Back in 2001, Jim Collins had a monster of a business bestseller with his book Good to Great: Why Some Companies Make the Leap. . . and Others Don't. In it, Collins explored companies that have become hugely successful and found that success generally comes as a result of focusing resources on things that you're good at instead of mindlessly diversifying.

Arkansas Business writer Jeff Hankins read the book again to see how the companies profiled have weathered the downturn. The companies profiled were Abbot Laboratories (NYSE: ABT), Kroger (NYSE: KR), Kimberly-Clark (NYSE: KMB), Walgreens (NYSE: WAG), Altria (NYSE: MO), Nucor (NYSE: NUE), Pitney Bowes (NYSE: PBI), Wells Fargo (NYSE: WFC) and tragically, Fannie Mae and Circuit City. Gilette was eliminated from contention because of a merger.

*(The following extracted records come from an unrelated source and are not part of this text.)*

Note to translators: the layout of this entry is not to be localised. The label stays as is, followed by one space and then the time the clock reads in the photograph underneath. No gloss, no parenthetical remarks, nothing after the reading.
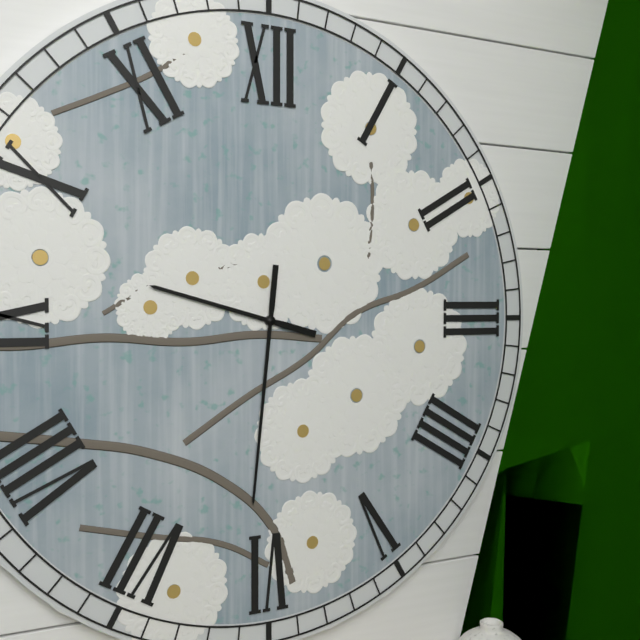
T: 9:31
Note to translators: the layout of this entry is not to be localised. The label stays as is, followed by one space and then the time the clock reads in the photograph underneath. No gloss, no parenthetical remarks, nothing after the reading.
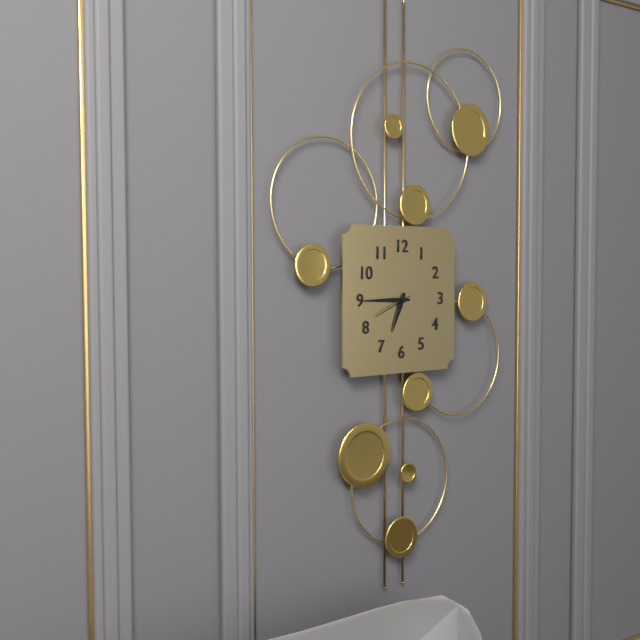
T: 6:45
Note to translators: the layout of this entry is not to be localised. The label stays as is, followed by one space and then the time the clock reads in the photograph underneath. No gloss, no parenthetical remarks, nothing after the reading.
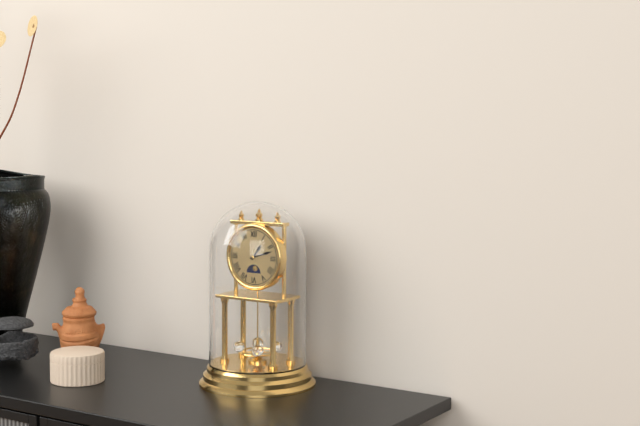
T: 1:12
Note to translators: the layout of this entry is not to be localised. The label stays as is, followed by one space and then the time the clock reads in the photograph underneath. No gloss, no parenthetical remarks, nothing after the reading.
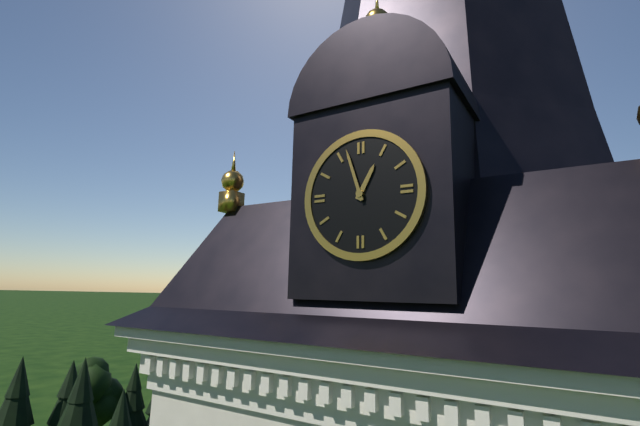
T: 12:57
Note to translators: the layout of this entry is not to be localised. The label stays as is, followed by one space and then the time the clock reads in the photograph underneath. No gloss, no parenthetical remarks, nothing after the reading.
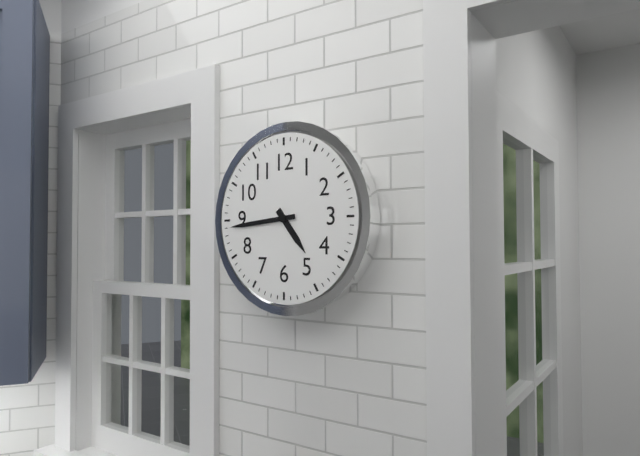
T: 4:44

Over the past year, Collins' "great companies" have declined by 43.12% compared with 41.55% for the S&P 500, according to Hankins. Of course, that by itself doesn't tell us anything: Being a great company and being one that outperforms the expectations of investors are two very different things. It may well be that, with the exception of real freakshows and Fannie and Circuit City, the market had already priced in the greatness of these companies.

The moral of the story is one of two things: Either Jim Collins is wrong or great companies do not necessarily make great investments. I'm inclined to go with the latter: The price you pay matters as much as the greatness of the company you invest in, and the greatness of companies like Altria and Kroger may simply have been too well-known.